4Measuring the Performance of Servlet vs. CGI-Script DBMS Connections
The main purpose of the experiments is to compare the performance of Java servlets vs CGI scripts with regard to database access over the Internet. In addition, we re-configured the experiment parameters such that some of the findings from the earlier sets of experiments, in which only servlets were used, may be verified. A major change to the parameters of these new sets of experiments is the number of clients used. As in the earlier experiments, for each different number of clients, two kinds of requests were made: one was 20 and the other was 100 requests per client. The sequential and concurrent schemes remained part of the parameters.

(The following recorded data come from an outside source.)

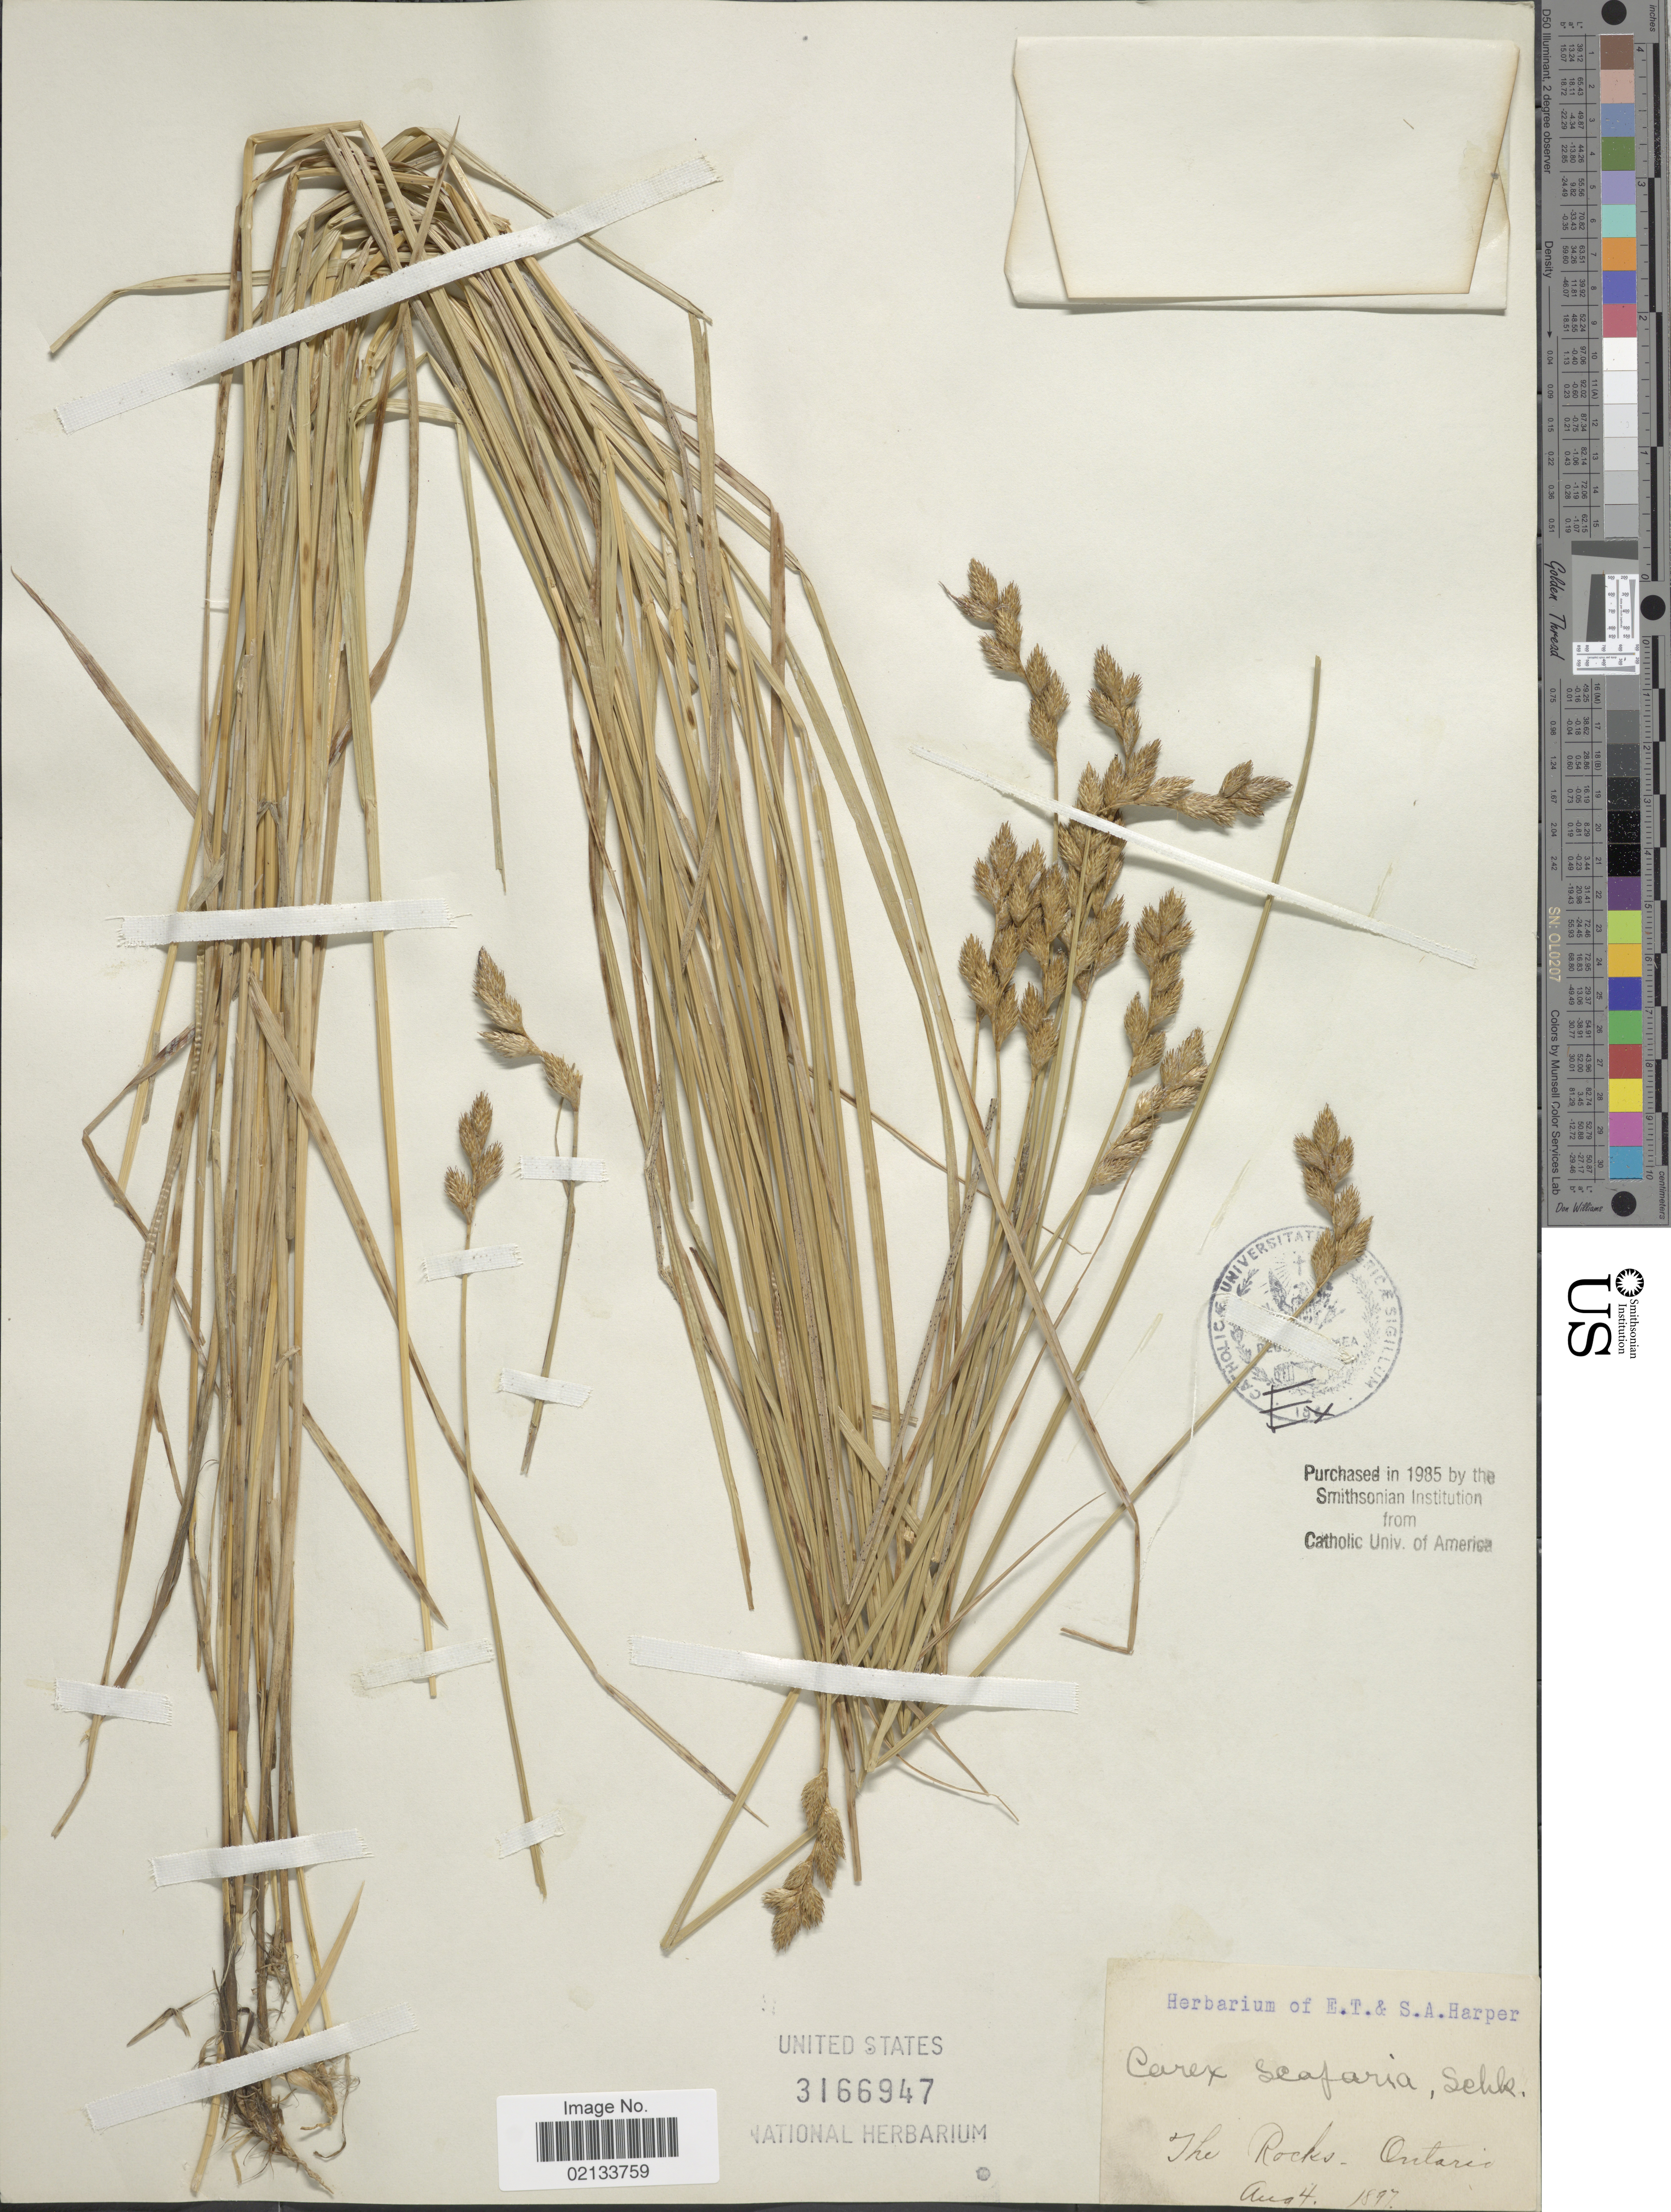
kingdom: Plantae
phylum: Tracheophyta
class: Liliopsida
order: Poales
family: Cyperaceae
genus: Carex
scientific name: Carex scoparia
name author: Schkuhr ex Willd.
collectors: ex herb. E. T. & S. A. Harper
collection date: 1897-08-04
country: Canada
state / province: Ontario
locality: The Rocks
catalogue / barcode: US 3166947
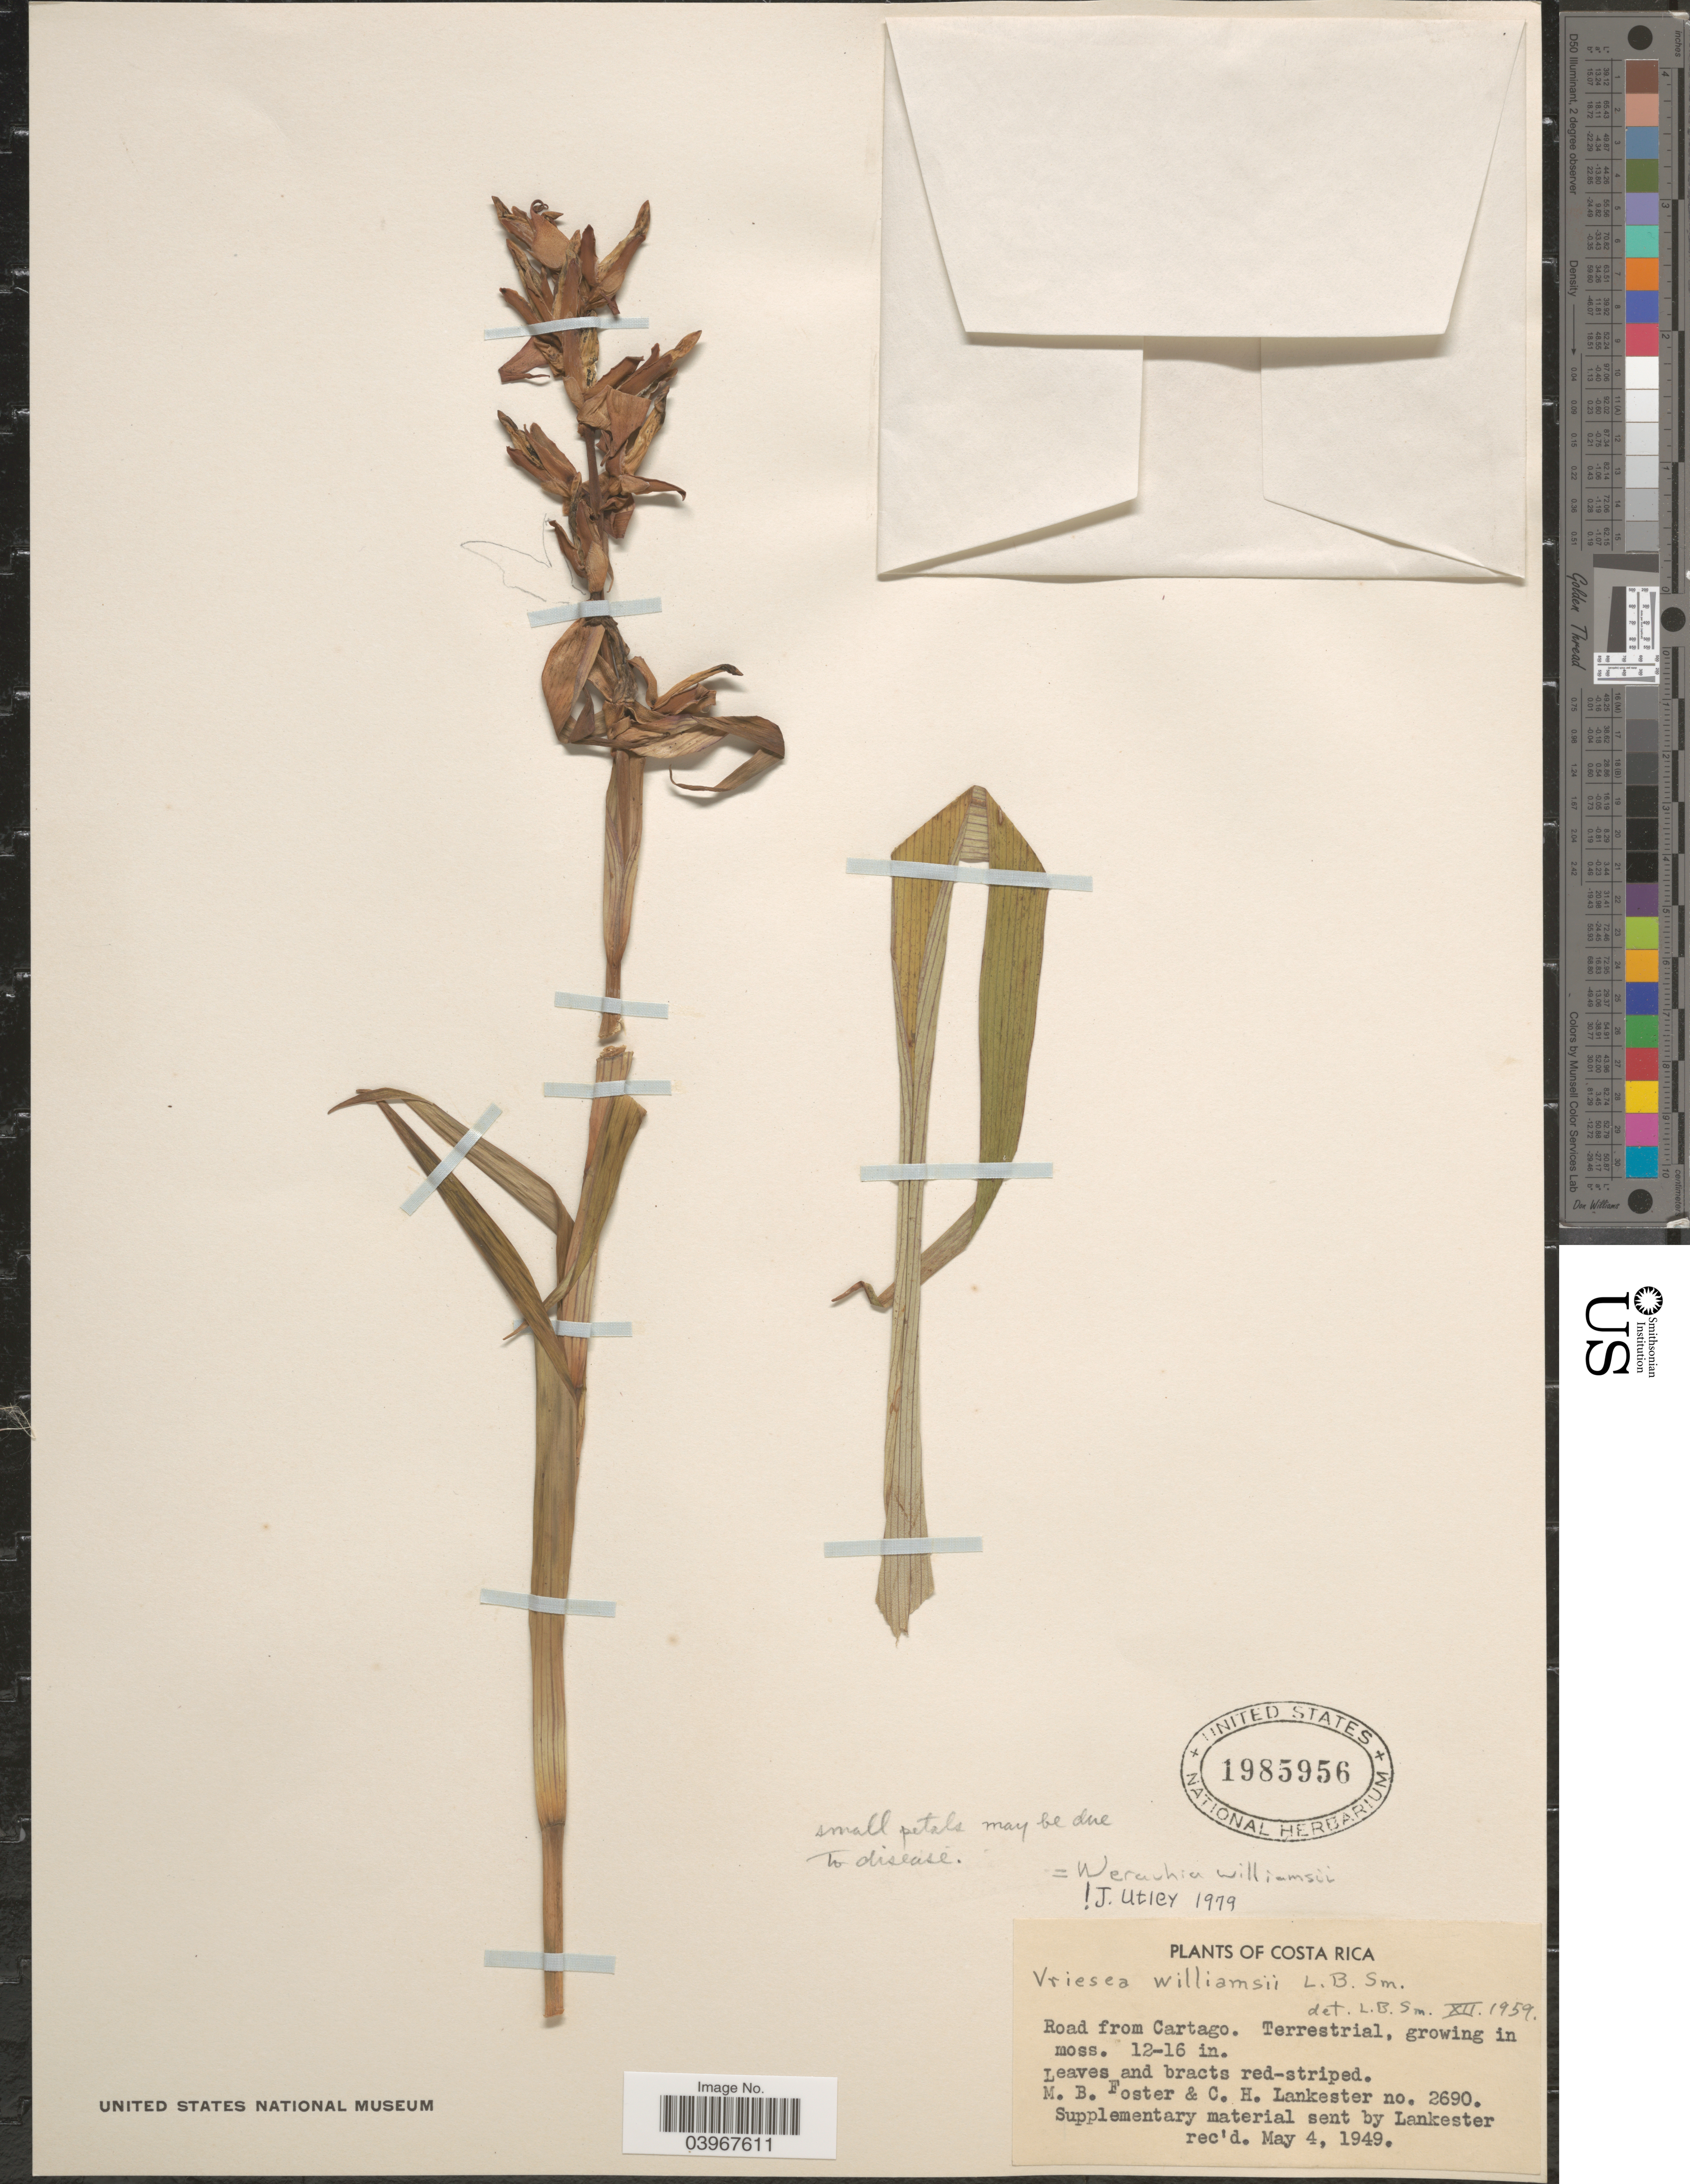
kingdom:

4.1Configuration of the Experiments
The configuration of the system is depicted in Figure 4, except that the connection module can be either Java servlets or CGI in the respective set of experiments. When Java servlets is used as the connection module, JRUN was used as the servlet engine. MySQL is used as the DBMS in both sets of experiments. CGI scripting is implemented using Perl 5, along with the Perl/MySQL driver module 1.2209. We use a Pentium II machine running RedHat Linux 6.0 as the server. The machine runs Apache as the web server. Figure 8. indicates the hardware and software configuration used in these experiments.
In this experiment, the earlier trials using servlets to access a database were repeated, and the trials were extended by using CGI scripts as an alternative access mechanism. In the case of Servlets, both sequential and concurrent connections were made, as described in Section 3. In the case of CGI, database access requests were submitted without synchronization at the level of the CGI scripts. Although the main interest of comparison was between Servlets and CGI, these experiments were also intended to validate the relative performance between sequential and concurrent database access given by the earlier experiments, though no direct comparison is possible since the server platform was not the same.
Table 4 shows the configuration of the experiments with respect to the number of clients and the number of database requests per client. Each client consisted of a desktop PC running Netscape with a unique network connection. In the case of Servlets, the multiple requests were generated through server-side execution of multiple <servlet> tags in the requested document. In the case of CGI, the multiple requests were implemented by embedding the database operations (connect( ), prepare( ), execute( ), et al) within a loop of a CGI script. For each experiment, the same three data (SOD, OET, and NCRT) were collected or computed. Each individual experiment is assigned a unique experiment number.